In den 1950er-Jahren wandte sich der Firmengründer verstärkt der Phytomedizin zu. Zusammen mit seinem Sohn und in enger Zusammenarbeit mit einem Arzt entwickelte er Angocin® Anti-Infekt bei Infektionen der Atem- und Harnwege und Myrrhinil-Intest® zur Behandlung von Durchfall, Krämpfen und Blähungen, die er 1958 und 1959 in den Markt einführte – bis heute sind es die beiden großen Zugpferde der Repha-Produktpalette.
»In den 1950er-Jahren verfügte Repha über 250 bis 300 Präparate. Je phytomedizinischer die Ausrichtung wurde, desto schlanker wurde die Produktpalette. Statt wie in den 1990er-Jahren auf rund 30 Präparate haben wir uns mittlerweile in Forschung und Marketing auf etwa eine Handvoll Präparate fokussiert«, erklärte der Pharmazeut. »Das war nötig, um die medizinische Forschung und die wissenschaftliche Untermauerung unserer Präparate nach vorn zu bringen.« Schließlich brauche die Erfahrungsmedizin ein wissenschaftliches Unterfutter, um evidenzbasiert eingesetzt werden zu können.
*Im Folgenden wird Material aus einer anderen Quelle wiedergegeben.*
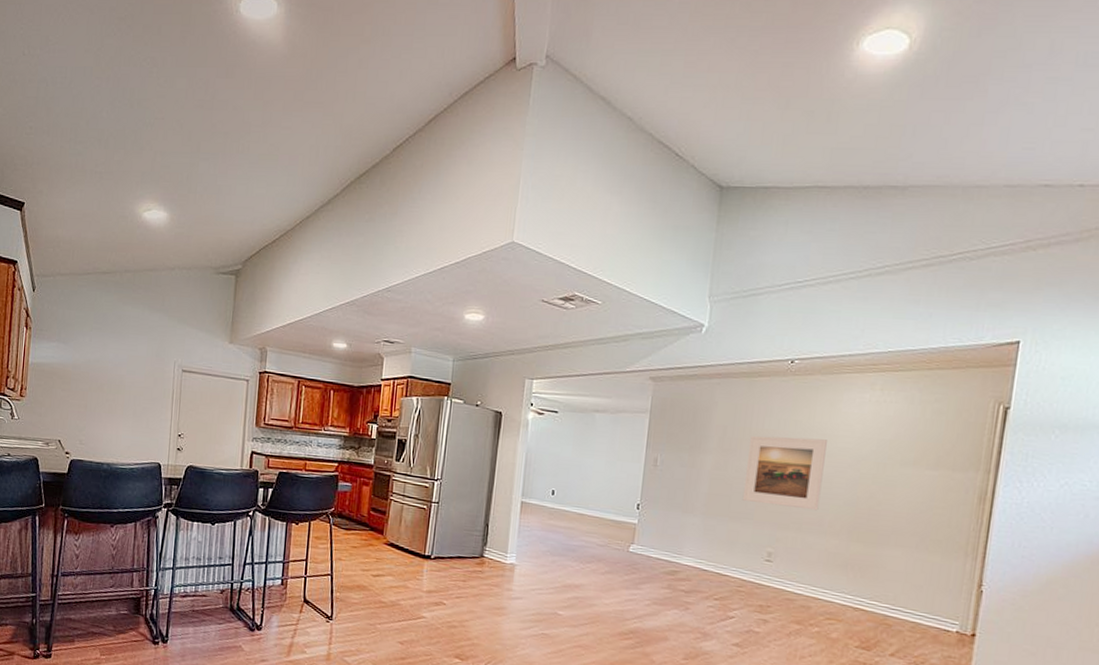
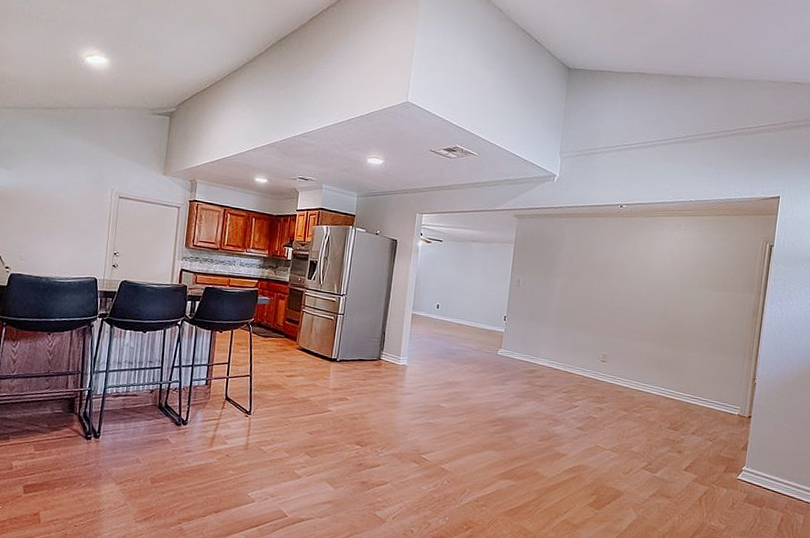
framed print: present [742,435,827,511] -> none [584,263,646,322]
Die wissenschaftlich fundierte Naturheilkunde sei quasi das Fundament des Unternehmens.
»Wir haben in den vergangenen zehn Jahren mehr als 20 Millionen Euro in die Forschung investiert – das entspricht immerhin unserem Gesamtumsatz von 2020«, verdeutlichte Apotheker Ole Goos von der Geschäftsleitung Marketing, Sales, International und Business Development. »So haben wir produktübergreifend bis dato mehr als 80 wissenschaftliche Studien in Zusammenarbeit mit führenden deutschen Universitäten und Kliniken durchgeführt, um Wirksamkeit, Wirkweisen und Sicherheit unserer Präparate mit modernsten Forschungsmethoden zu belegen und neue Wirkungen zu entdecken.«
Mit Erfolg: Die Vollzulassung für Angocin, der Registrierung von Myrrhinil als traditionelles Arzneimittel und die Leitliniennennungen bei den Indikationen Harnwegsinfektionen und Colitis ulcerosa bestätigen das Potenzial, das in den Phytopharmaka steckt.
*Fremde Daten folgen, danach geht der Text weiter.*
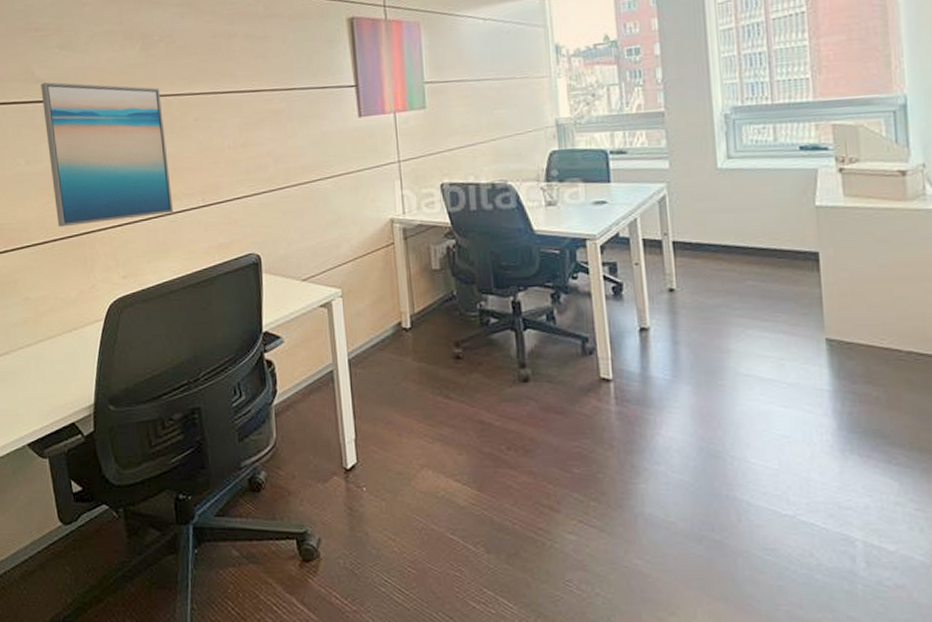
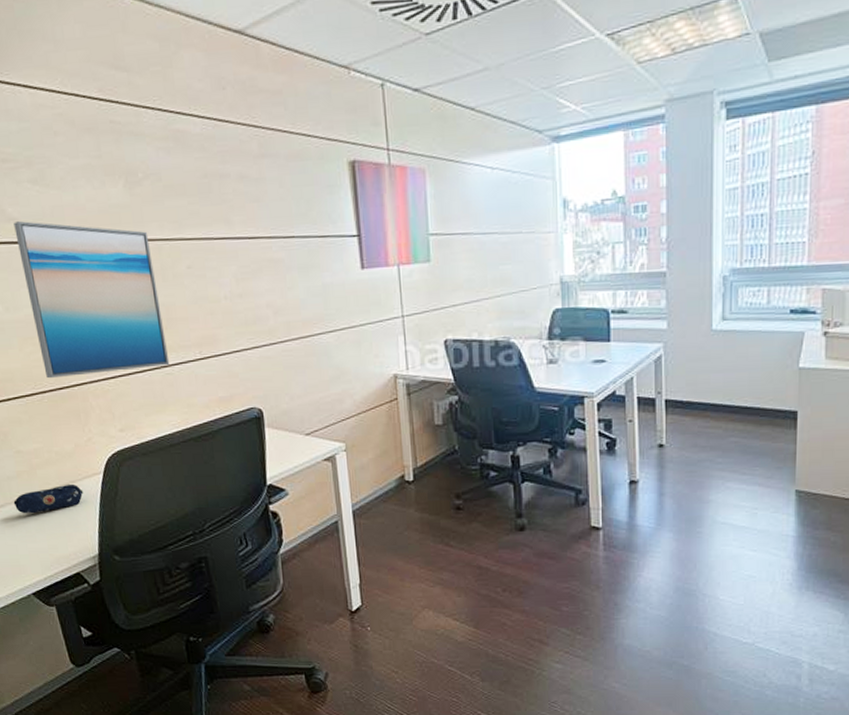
pencil case: none [17,330,84,362] -> present [13,483,84,514]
Den beiden Apothekern in der Geschäftsleitung ist wichtig zu betonen, dass Repha-Präparate ein Alleinstellungsmerkmal haben. In der Tat: »Kapuzinerkressenkraut und Meerrettichwurzel werden als Heilpflanzen nur von uns therapeutisch als Arzneimittel eingesetzt. Andere Nahrungsergänzungsmittel enthalten weitaus weniger Glucosinolate. Und auch Myrrhinil ist mit seiner Kombination aus Myrrheharz, Kamillenblüten-Trockenextrakt und Kaffeekohlepulver einzigartig. Hier fließen fast 70 Jahre Know-how in Sachen Anbaubedingungen, Nacherntetechnologie und Spezialwissen rund um die Pflanzen ein.«
Bislang gibt es aufgrund von Stabilitätsschwierigkeiten keine anwenderfreundlichere Extraktversion von Angocin. »Als Extrakt wäre Angocin ein fragiles Vielstoffgemisch. Die Mischung der Trockenpräparationen lässt sich nicht 1:1 in einen stabilen Extrakt überführen«, erklärt Bradtmöller die pharmazeutischen Hintergründe. Dazu muss man wissen: In den Pflanzen liegen die inaktiven Vorstufen der Senföle, auch Glucosinolate genannt, und die Myrosinase, die aus den Glucosinolaten erst die aktiven Senföle freisetzt, getrennt voneinander vor. Erst wenn Schädlinge oder Mikroorganismen das pflanzliche Gewebe zerstören, wird die räumliche Trennung zwischen den Akteuren aufgehoben und die Myrosinase kann die Glucosinolate zu aktiven antibakteriell wirkenden Isothiocyanaten spalten. Mit einem Extrakt wäre das Wirkprinzip dahin.
Neben diesen Eigenentwicklungen entschied sich Bradtmöllers Vater 2005 für den Zukauf von Nortase®, ein vegetarisches Enzymersatzpräparat zur Behandlung exokriner Pankreasinsuffizienz. Weil dabei die Bauchspeicheldrüse zu wenig oder keine lebenswichtigen Verdauungsenzyme produziert, muss substituiert werden.
Im Gegensatz zu Pankreatin, das aus Bauchspeicheldrüsen von Schweinen gewonnen wird, besteht Nortase aus vegetarischen Enzymen, die biotechnologisch aus japanischen Reispilzen gewonnen werden. Diese sind säurestabil und wirken bereits im Magen, wodurch Betroffene profitieren, bei denen Pankreatin nicht ausreichend wirkt oder die keine tierischen Produkte einnehmen möchten. Repha ist weltweit der einzige Anbieter von Arzneimitteln mit diesen Pilzenzymen. »Die Einzigartigkeit hat Repha schon immer fasziniert, also therapeutisch relevante Alternativen bieten zu können«, skizziert Bradtmöller die Firmenphilosophie.